Schizophrenic patients tend to have impaired reality testing, whereas DID patients have intact reality testing, and “as if” descriptions of dissociative symptoms are typical.
In Schizophrenia, “If mood episodes have occurRed during active-phase symptoms, their total duration has been brief relative to the duration of the active and residual periods” (DSM-IV, pp. 284-86). (i.e. mood episodes are brief compared to how long active and residual phases last)
In DID, the full depressive or manic syndrome may exist alongside the dissociative syndrome.
Impairment in Functioning
In Schizophrenia, “One or more areas of functioning, such as work, interpersonal, relations or self-care are markedly below the level achieved prior to the onset” (DSM-IV, p. 285).
In DID, any disruption in ability to function is usually temporary, with patients eventually returning to full premorbid level of functioning.
Course of Symptoms and Syndrome
In Schizophrenia, “Continuous signs of the disturbance for at least 6 months” (DSM-IV p. 285).

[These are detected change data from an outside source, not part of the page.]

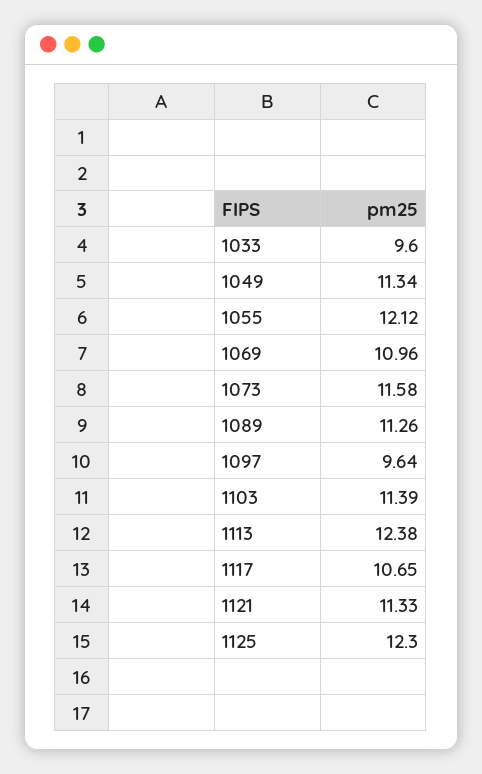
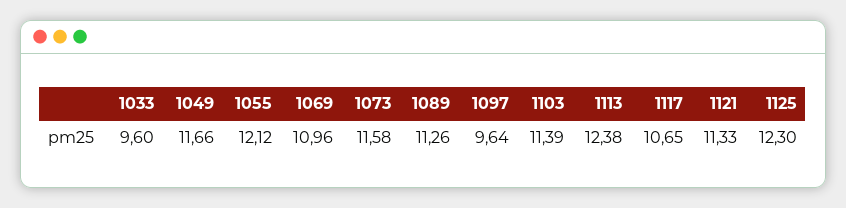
  {
    "1033": 9.6,
-   "1049": 11.34,
+   "1049": 11.66,
    "1055": 12.12,
    "1069": 10.96,
    "1073": 11.58,
    "1089": 11.26,
    "1097": 9.64,
    "1103": 11.39,
    "1113": 12.38,
    "1117": 10.65,
    "1121": 11.33,
    "1125": 12.3
  }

In DID, signs of the disturbance may be periodic. Rapid changes in symptoms, mood and level of impairment may occur.
Haddock, D.B. (2001) The Dissociative Identity Disorder Sourcebook , New York: McGraw-Hill.
Steinberg, M. (1994) Structured Clinical Interview for DSM-IV Dissociative Disorders Revised, Washington D.C.: American Psychiatric Press.
Ross, C. A. (1996) Dissociative Identity Disorder: Diagnosis, Clinical Features, and Treatment of Multiple Personality, New York: John Wiley.